▶ [Work task]: Search term "APERTURE": copy each line of the data containing it.

▶ [Electronics source listings]:

+ + +

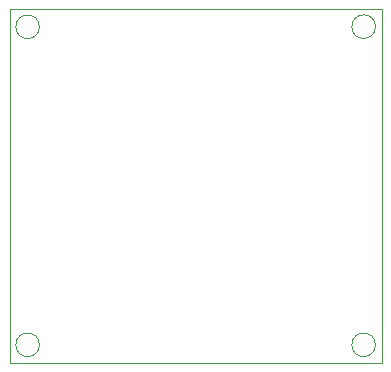
<source format=gm1>
G04 #@! TF.GenerationSoftware,KiCad,Pcbnew,5.1.1-8be2ce7~80~ubuntu16.04.1*
G04 #@! TF.CreationDate,2019-04-29T10:17:37+02:00*
G04 #@! TF.ProjectId,servomotors_ext_pwr_adaptor,73657276-6f6d-46f7-946f-72735f657874,rev?*
G04 #@! TF.SameCoordinates,Original*
G04 #@! TF.FileFunction,Profile,NP*
%FSLAX46Y46*%
G04 Gerber Fmt 4.6, Leading zero omitted, Abs format (unit mm)*
G04 Created by KiCad (PCBNEW 5.1.1-8be2ce7~80~ubuntu16.04.1) date 2019-04-29 10:17:37*
%MOMM*%
%LPD*%
G04 APERTURE LIST*
%ADD10C,0.050000*%
G04 APERTURE END LIST*
D10*
X98028000Y-112776000D02*
G75*
G03X98028000Y-112776000I-1000000J0D01*
G01*
X98028000Y-85852000D02*
G75*
G03X98028000Y-85852000I-1000000J0D01*
G01*
X127000000Y-114300000D02*
X127000000Y-84328000D01*
X95504000Y-114300000D02*
X127000000Y-114300000D01*
X126476000Y-85836000D02*
G75*
G03X126476000Y-85836000I-1000000J0D01*
G01*
X126476000Y-112776000D02*
G75*
G03X126476000Y-112776000I-1000000J0D01*
G01*
X95504000Y-114300000D02*
X95504000Y-84328000D01*
X95504000Y-84328000D02*
X127000000Y-84328000D01*
M02*

</source>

+ + +

▶ [Written response]:
G04 APERTURE LIST*
G04 APERTURE END LIST*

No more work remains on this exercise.